Карстен Лорман неподвижно сидел, все так же держа руки на коленях, изучая пол; Аластер осмотрел его. Скривился – Лорман не был привлекательным. Отталкивающим его тоже невозможно было назвать: он мог привлечь взгляд своей несуразностью, но удержать его не мог. Аластер бессильно опустил голову на подлокотник.
– Ты бессердечный тип, Равенсбург, – печально вздохнул он. – Я думал, что знаю все подлости, на которые ты способен, но ты оказываешься еще круче.
Фабиан посмотрел на него и повернулся к Лорману. Тот поднял на него вопрошающий взгляд.
– Он будет невыносим, – произнес Фабиан. – Ты уже понял это.
Лорман кивнул и встал.
– Мы опоздаем. – Сказал он глухим, рокочущим голосом.
– Я не буду вас провожать.
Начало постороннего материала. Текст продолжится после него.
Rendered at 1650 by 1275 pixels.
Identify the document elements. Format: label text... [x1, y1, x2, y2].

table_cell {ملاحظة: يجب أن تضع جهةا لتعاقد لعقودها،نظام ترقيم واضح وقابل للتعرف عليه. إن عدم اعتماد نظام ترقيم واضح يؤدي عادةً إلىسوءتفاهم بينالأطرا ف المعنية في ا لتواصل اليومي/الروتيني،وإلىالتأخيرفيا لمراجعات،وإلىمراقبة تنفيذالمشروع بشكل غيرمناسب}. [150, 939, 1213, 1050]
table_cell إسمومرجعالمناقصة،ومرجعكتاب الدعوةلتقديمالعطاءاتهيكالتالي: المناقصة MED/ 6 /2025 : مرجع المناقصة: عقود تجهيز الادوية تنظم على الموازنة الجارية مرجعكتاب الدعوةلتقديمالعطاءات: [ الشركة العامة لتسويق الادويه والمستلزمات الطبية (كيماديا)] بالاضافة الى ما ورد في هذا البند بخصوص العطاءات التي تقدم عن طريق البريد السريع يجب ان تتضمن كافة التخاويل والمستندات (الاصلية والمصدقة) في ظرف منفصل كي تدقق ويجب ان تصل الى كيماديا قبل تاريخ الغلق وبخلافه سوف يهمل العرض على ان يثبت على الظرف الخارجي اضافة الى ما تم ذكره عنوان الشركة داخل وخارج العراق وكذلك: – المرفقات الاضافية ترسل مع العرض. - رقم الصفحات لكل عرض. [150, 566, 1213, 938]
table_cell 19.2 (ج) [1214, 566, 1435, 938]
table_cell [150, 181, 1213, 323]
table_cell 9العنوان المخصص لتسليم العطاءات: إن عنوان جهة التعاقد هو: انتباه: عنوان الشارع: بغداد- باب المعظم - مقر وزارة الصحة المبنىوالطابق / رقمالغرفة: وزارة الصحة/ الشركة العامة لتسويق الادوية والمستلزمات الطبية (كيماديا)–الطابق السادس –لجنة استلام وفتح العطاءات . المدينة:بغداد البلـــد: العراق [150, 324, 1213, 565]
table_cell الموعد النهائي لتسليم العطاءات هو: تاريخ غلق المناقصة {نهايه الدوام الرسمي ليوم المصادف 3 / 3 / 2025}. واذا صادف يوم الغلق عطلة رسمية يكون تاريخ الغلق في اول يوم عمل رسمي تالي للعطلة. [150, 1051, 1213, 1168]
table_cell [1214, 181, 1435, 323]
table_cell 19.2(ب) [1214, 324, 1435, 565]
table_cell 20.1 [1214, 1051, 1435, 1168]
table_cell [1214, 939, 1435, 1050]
С огромным удовольствием подожду здесь того удивительного момента, когда сядете в самолет, – отозвался Фабиан.
Лорман взял сумку и чемодан Аластера и повернулся к нему.
– Пойдемте, Аластер, – бесстрастно произнес он.
Вся дорога была заполнена этими «пойдемте, Аластер», «проходите, Аластер», «усаживайтесь, Аластер», «мы скоро выходим, Аластер». Фабиан позвонил этому Лорману; тот, сообщив ему, что они уже сидят в самолете, расположились и ожидают вылета, и да, Аластер вел себя образцово, передал коммуникатор Аластеру.
– Фабиан желает поговорить с вами, – бесстрастно сказал он.
Аластер косо посмотрел на него и выхватил коммуникатор.